● Passage shown
Direct ISE versus indirect ISE plasma sodium measurement in the critically ill

Authors: Story D, Morimatsu H, Egi M, Bellomo R. The effect of albumin concentration on plasma sodium and chloride measurements in critically ill patients. Anesth Analg 2007; 104: 893-97

Plasma sodium and chloride concentration are routinely measured using either a direct or indirect ion-specific electrode (ISE). Direct ISE is the technique employed in blood gas and most other point-of-care analyzers whereas indirect ISE is used in the majority of biochemistry profiling analyzers sited in central laboratories. In critically ill patients there is often a difference in the plasma sodium and/or chloride concentration when measured by the two techniques. These differences are the focus of this Australian study. Blood was sampled from 300 critically ill patients for measurement of plasma sodium and chloride by both direct and indirect ISE. The mean plasma sodium by indirect ISE (laboratory method) was 141 mmol/L compared with 139 mmol/L by direct ISE (blood gas analyzer). This mean difference of 2.1 mmol/L is statistically significant. The limits of agreement ranged from –1.6 mmol/L to +6.2 mmol/L. This exceeds 4 mmol/L, which is regarded as the upper limit of acceptable difference for sodium. For 39 (13 %) patients, direct ISE indicated hyponatremia, whereas indirect ISE results indicated normonatremia. In a further 20 (7 %) cases, direct ISE indicated normonatremia but laboratory-based indirect ISE indicated hypernatremia. The difference between direct and indirect ISE results was found to correlate with serum albumin concentration. The lower the plasma albumin concentration, the greater was the difference in plasma sodium by the two methods. In an extensive discussion of this observed relationship the authors provide an argument for the use of direct rather than indirect ISE for measurement of plasma sodium in patients, like the critically ill, who frequently have a reduced serum albumin concentration.
As far as plasma chloride is concerned, the overall mean of 300 results by indirect ISE was just 1 mmol/L less than the mean of results by direct ISE, but the limits of agreement ranged from –6.6 to +4.5 mmol/L. There was no correlation between serum albumin concentration and the difference between chloride results by the two methods.

● Collected data
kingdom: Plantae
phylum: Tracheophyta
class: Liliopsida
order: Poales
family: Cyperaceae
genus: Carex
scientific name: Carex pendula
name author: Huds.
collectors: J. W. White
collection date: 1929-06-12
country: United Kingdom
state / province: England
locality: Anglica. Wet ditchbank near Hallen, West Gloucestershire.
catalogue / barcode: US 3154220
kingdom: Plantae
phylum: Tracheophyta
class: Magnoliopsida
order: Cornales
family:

● Directions
#1 Answer these from the summary on direct and indirect ISE sodium measurement:
(a) From how many critically ill patients was blood sampled?
(b) What was the mean plasma sodium measured by direct ISE?
(c) What range did the limits of agreement for plasma chloride cover?
#2 According to the summary on direct and indirect ISE sodium measurement, why do the authors favor direct ISE for measuring plasma sodium in critically ill patients?
#3 Extract the part of the summary on direct and indirect ISE sodium measurement between "As far as plasma" and "results by the two methods.", inclusive.

● Outputs in order
#1
(a) 300
(b) 139 mmol/L
(c) –6.6 to +4.5 mmol/L

#2 The gap between direct and indirect ISE sodium results grows as plasma albumin concentration falls. Critically ill patients frequently have a reduced serum albumin concentration.

#3
As far as plasma chloride is concerned, the overall mean of 300 results by indirect ISE was just 1 mmol/L less than the mean of results by direct ISE, but the limits of agreement ranged from –6.6 to +4.5 mmol/L. There was no correlation between serum albumin concentration and the difference between chloride results by the two methods.